I have violated the principles of interpersonal relationships: the principles which root and are rooted in eternity, by the God Who begets Himself in self-existence, and Whose action of self-begetting serves as the preliminary necessary causal ground for all other actions of God, including the creation of you and me, who are derivative creatures with our own interpersonal relationships--and what sort of relationships should those be, but mirrors in their own derivative degree of the love and justice which ground all of reality?

I will not say here that this-or-that particular expression of the relationship--this code or that law--is less or more accurate than others. I am certain there are less and more accurate ones; and whether or not I think I know which one is most accurate, I still am willing to recognize plenty of credit to others.
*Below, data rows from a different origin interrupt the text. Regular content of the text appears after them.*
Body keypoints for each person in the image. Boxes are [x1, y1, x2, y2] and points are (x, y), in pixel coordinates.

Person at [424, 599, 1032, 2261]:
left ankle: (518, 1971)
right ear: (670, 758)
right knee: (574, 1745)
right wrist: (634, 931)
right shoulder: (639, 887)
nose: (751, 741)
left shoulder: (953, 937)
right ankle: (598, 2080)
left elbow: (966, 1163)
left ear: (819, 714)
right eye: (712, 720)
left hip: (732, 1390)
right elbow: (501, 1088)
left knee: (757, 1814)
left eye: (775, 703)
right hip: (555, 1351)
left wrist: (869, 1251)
But establishing such a comparison, is not presently (or really ever will be) my goal. You yourself know some part of The Law; God would not leave you without at least the internal (and eternal) witness: you should choose to reject contradictions and actively work to foster interpersonal relationships of love and justice.
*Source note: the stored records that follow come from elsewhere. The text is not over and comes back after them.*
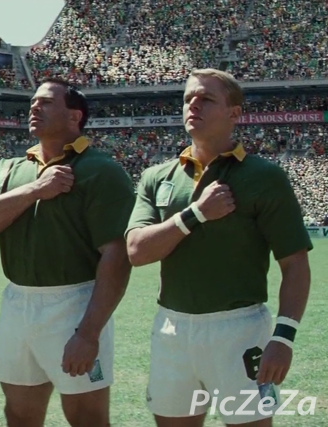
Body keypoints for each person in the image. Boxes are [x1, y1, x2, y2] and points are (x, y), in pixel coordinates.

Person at [125, 68, 312, 427]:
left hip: (240, 330)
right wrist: (195, 214)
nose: (193, 105)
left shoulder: (264, 177)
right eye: (188, 99)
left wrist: (284, 337)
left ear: (234, 113)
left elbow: (295, 263)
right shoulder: (157, 176)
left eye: (206, 99)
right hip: (171, 328)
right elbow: (137, 251)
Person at [0, 77, 134, 427]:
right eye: (33, 102)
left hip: (75, 302)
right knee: (19, 415)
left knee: (87, 418)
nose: (34, 107)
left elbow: (116, 256)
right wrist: (34, 190)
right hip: (17, 301)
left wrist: (88, 333)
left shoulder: (102, 171)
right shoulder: (9, 169)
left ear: (75, 116)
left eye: (46, 102)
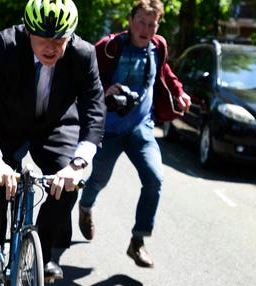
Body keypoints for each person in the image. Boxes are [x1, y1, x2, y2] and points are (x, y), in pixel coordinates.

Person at [0, 0, 106, 286]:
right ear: (28, 31)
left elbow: (95, 110)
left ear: (71, 36)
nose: (51, 47)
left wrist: (77, 165)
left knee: (67, 187)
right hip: (6, 127)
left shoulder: (84, 54)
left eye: (60, 40)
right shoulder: (6, 44)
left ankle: (41, 249)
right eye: (43, 38)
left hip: (55, 126)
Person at [78, 0, 190, 268]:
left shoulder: (158, 46)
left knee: (154, 178)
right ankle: (85, 208)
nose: (145, 28)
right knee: (99, 179)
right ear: (130, 20)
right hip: (109, 129)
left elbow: (165, 71)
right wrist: (105, 90)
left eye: (151, 24)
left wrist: (179, 92)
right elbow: (85, 75)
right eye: (141, 21)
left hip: (141, 127)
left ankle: (137, 242)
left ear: (157, 25)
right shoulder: (109, 47)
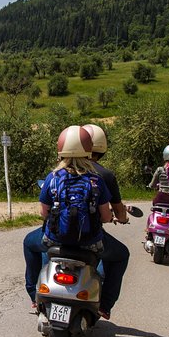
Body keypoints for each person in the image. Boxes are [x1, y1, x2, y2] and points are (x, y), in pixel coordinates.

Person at [23, 124, 130, 320]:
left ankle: (33, 294)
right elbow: (106, 217)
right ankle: (104, 306)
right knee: (122, 254)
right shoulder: (95, 180)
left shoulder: (52, 177)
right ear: (89, 150)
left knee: (29, 244)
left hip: (55, 241)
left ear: (61, 149)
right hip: (91, 242)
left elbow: (43, 213)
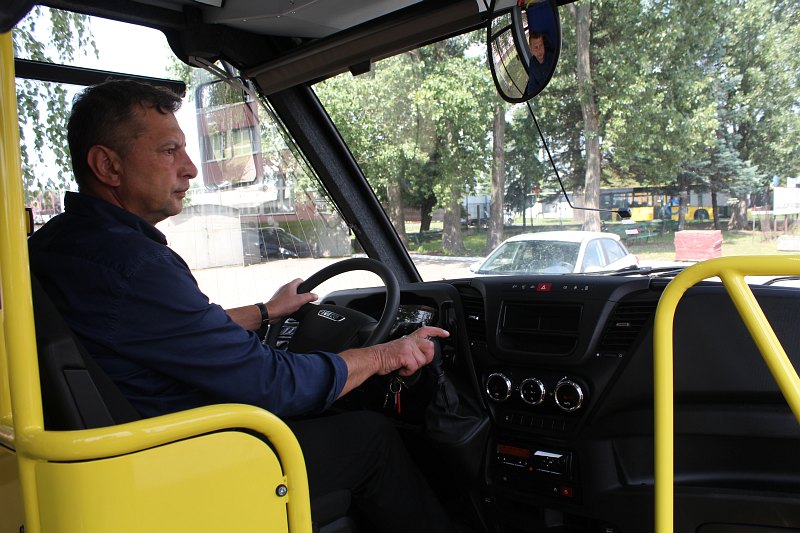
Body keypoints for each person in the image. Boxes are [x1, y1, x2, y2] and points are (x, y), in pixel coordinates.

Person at [27, 79, 454, 533]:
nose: (191, 169)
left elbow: (175, 331)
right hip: (178, 465)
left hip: (112, 464)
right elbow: (273, 384)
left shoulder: (50, 246)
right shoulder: (136, 266)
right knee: (371, 437)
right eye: (170, 151)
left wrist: (267, 312)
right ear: (108, 166)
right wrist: (383, 355)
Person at [525, 31, 555, 96]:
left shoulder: (552, 58)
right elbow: (532, 85)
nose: (539, 50)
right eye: (536, 47)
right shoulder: (532, 62)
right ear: (531, 50)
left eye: (541, 45)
But only you--and God--can answer the question: Have you always done this?

Or, have you even once willingly chosen to disregard the light that you yourself believe you can see?
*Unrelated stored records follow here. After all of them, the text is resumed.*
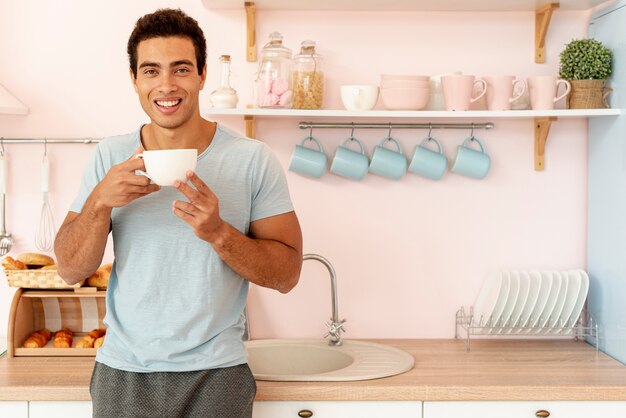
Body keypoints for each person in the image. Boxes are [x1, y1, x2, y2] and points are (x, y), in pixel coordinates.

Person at [54, 8, 303, 418]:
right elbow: (69, 269)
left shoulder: (252, 159)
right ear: (134, 79)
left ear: (202, 74)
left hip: (217, 375)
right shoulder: (110, 156)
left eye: (181, 69)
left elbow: (287, 274)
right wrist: (100, 201)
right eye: (151, 71)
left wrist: (218, 232)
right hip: (124, 373)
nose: (166, 85)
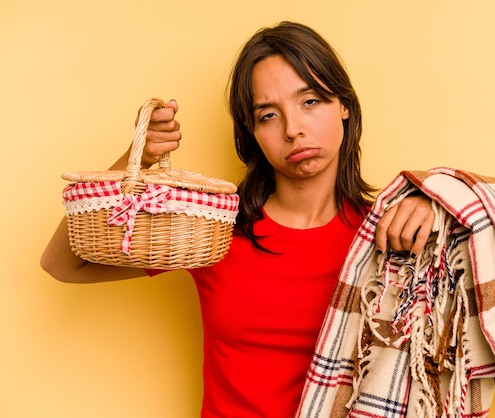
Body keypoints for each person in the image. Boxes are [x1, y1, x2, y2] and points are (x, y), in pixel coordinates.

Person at [41, 21, 435, 417]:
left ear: (344, 105)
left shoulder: (389, 233)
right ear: (252, 132)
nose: (293, 129)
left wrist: (438, 197)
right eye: (268, 115)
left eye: (310, 101)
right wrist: (135, 162)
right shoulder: (213, 229)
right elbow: (63, 263)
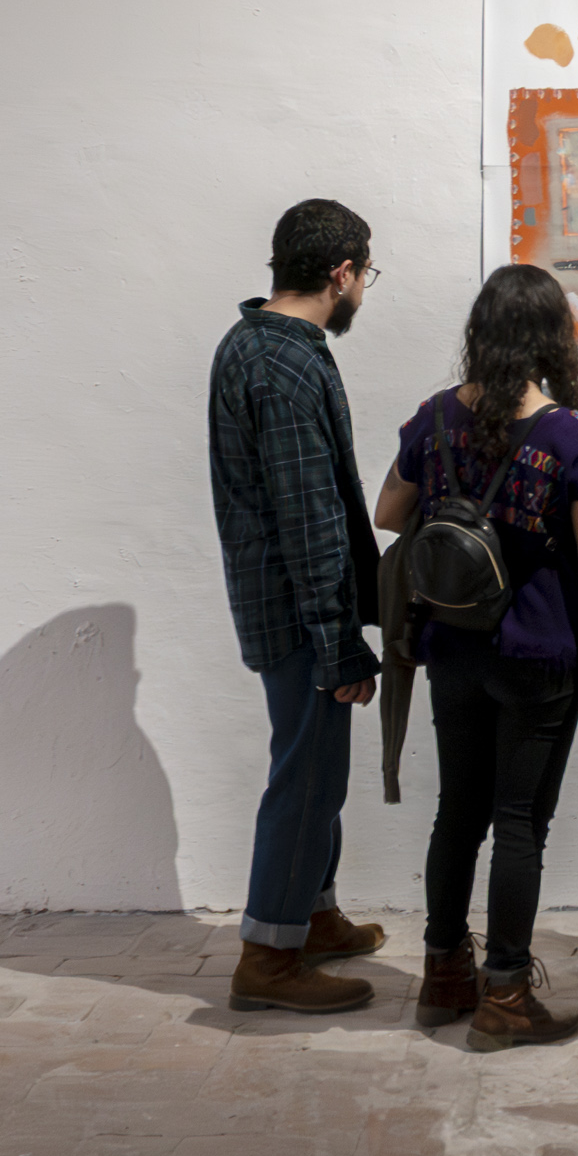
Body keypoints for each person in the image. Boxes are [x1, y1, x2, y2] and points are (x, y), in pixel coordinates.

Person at [372, 265, 578, 1051]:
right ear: (553, 338)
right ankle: (506, 994)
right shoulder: (569, 436)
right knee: (518, 823)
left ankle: (445, 973)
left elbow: (388, 512)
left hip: (453, 647)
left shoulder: (437, 418)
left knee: (458, 812)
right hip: (540, 655)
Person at [207, 198, 390, 1013]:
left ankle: (311, 918)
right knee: (308, 780)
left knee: (317, 770)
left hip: (283, 604)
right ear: (341, 273)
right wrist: (340, 642)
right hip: (299, 613)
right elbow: (310, 517)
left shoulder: (255, 342)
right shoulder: (282, 366)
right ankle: (268, 958)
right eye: (366, 274)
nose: (364, 290)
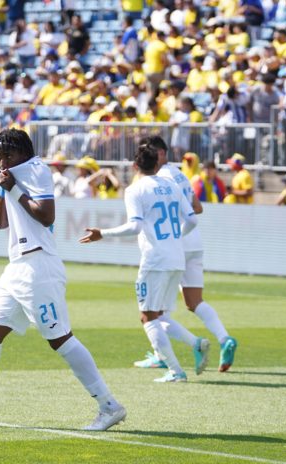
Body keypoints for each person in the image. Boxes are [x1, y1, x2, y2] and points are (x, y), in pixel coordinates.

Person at [0, 129, 126, 431]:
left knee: (60, 339)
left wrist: (14, 188)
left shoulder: (36, 170)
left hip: (38, 266)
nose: (2, 161)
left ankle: (109, 406)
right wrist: (3, 190)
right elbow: (1, 222)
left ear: (22, 152)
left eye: (7, 155)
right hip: (17, 267)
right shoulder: (13, 175)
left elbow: (46, 216)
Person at [79, 144, 202, 383]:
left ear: (135, 166)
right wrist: (176, 238)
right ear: (157, 163)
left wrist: (102, 233)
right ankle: (195, 344)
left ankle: (176, 370)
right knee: (160, 315)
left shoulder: (135, 190)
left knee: (148, 317)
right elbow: (193, 220)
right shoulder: (172, 185)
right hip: (177, 258)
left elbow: (135, 226)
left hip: (155, 259)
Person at [135, 136, 237, 373]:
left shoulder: (159, 179)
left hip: (173, 244)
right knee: (194, 302)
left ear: (159, 153)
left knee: (156, 313)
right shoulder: (179, 174)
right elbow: (197, 208)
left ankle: (166, 356)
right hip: (194, 243)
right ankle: (224, 338)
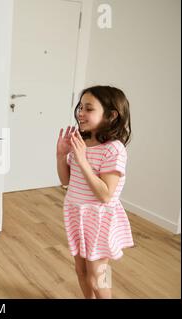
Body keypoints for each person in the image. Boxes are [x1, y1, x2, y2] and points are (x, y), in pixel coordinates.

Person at [56, 86, 134, 299]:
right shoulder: (82, 142)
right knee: (81, 271)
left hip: (99, 220)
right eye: (80, 107)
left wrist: (82, 160)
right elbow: (66, 181)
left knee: (98, 276)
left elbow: (106, 194)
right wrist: (62, 156)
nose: (80, 112)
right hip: (78, 216)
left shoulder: (114, 149)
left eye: (88, 108)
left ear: (111, 115)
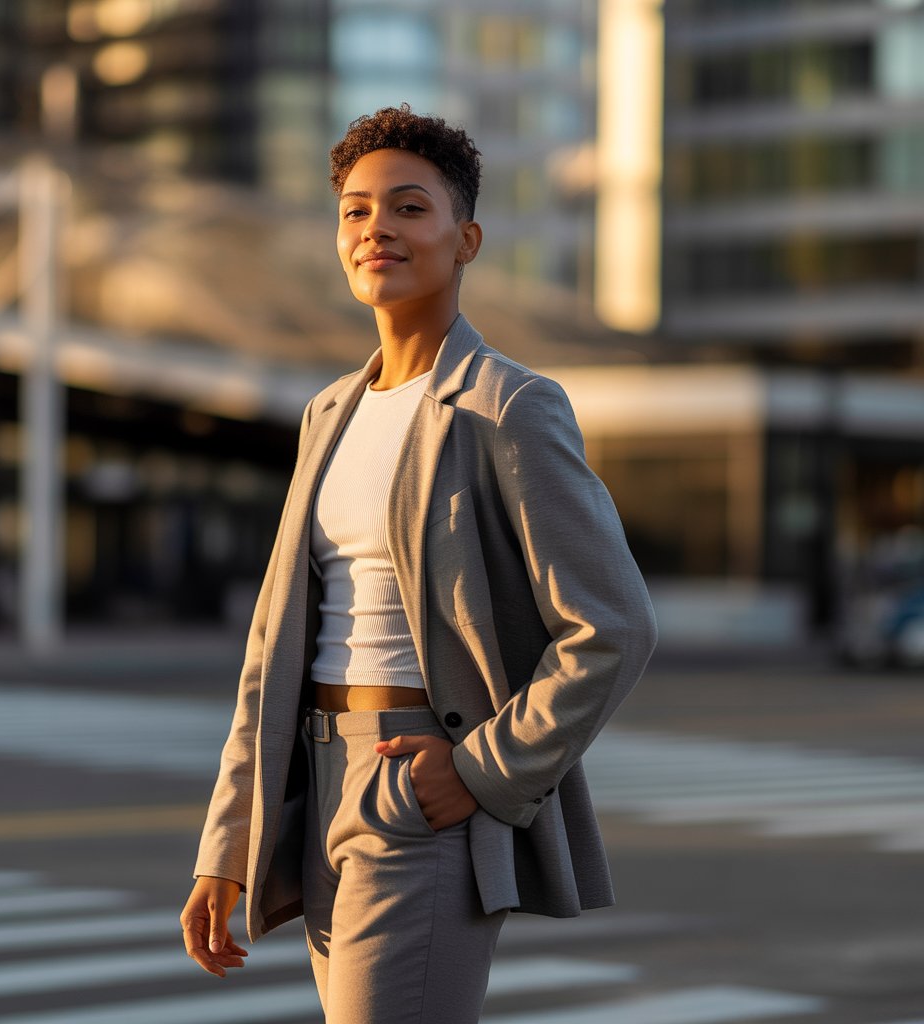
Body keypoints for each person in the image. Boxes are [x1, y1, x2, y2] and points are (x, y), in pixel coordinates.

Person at [180, 103, 658, 1024]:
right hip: (310, 786)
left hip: (416, 785)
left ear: (465, 239)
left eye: (408, 207)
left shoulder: (507, 407)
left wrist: (481, 770)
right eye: (356, 211)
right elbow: (271, 652)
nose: (377, 229)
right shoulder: (330, 412)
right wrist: (226, 845)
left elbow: (614, 627)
I know what the answer is, in my own case.

And so I will proceed; hoping that if your honest answer to yourself is qualitatively like my own, you will find the remainder of this book to be of more than merely intellectual interest.

[Next up: regarding the argument from evil.]

[A very abbreviated and incomplete summary of the several hundred pages of argument preceding these chapters, can be found in my July 4th essay The Heart of Freedom.]

Comments

Jason Pratt said…
Off-topic: I just realized that somehow I had been totally omitting the link to the HoF essay, for the past several entries: the html code was there, but not the page address! ARGH!

Now fixed. {g} Sorry to anyone who was trying to link to it. Also, HoF links have now been supplied to all entries in this series (so that readers can get at least _some_ idea of what the several hundred pages of prior argumentation ends up at); and I have also built-in a new link to the first entry of the series, so a reader won't have to page back forever to find it. It's now available on all entry pages, too, at the bottom, in the footnote bracket that links to HoF.

(Once I complete the series of entries, I'll also go back and retitle them all with "Part X of Y" as an adder.)
Jason Pratt said…
Except, dang, it _still_ isn't working!! I don't get it--the code is the way it should be, all the other links work...

I hate html. sigh.

Until I fix it, here's the link for cut-n-pasting (I just verified it works from cutnpaste):

http://christiancadre.blogspot.com/2007/07/heart-of-freedom.html
BK said…
Powerful stuff, Jason. Thanks.

P.S. I fixed the HoF link for you.
Jason Pratt said…
Thanks! Incidentally, what was wrong with the link?? Could you tell? (I've got to go back and try to replicate it for all the other Eth&t3rdPers entries, too, I think.)

JRP
Jason Pratt said…
Okay, I _think_ I've repaired all the links to HoF, by copy-pasting the repair BK made to all 3rdPers entries. (I tested a few of them, and they work; no reason yet to suppose the others won't.)

Still no clue why it didn't work before--except for a _very_ slight shift in the position of the letters in the paragraph when the copy-paste is made, the whole thing is visually identical. Weird. I suspect now, though, that the problem can be traced back to Microsoft Word, which has an annoying tendency to make quote marks into 'dialogue quote' marks automatically. So if I wrote the link in MSWord originally (which I suspect I did), and then copypasted it over here to the blogger engine, it might _look_ like generic quotes but the engine might _read_ it like dialogue quotes. In which case the html code would be spoofed: a link would show up but it wouldn't lead anywhere.

That's my current guess anyway. {shrug!}

JRP
BK said…
Yes, you are correct. The quote marks have to be the ones used in blogger. When you transfer something over from Word it often uses a different type of quote mark that needs to be replaced. I don't know why, I just know that's what the problem is.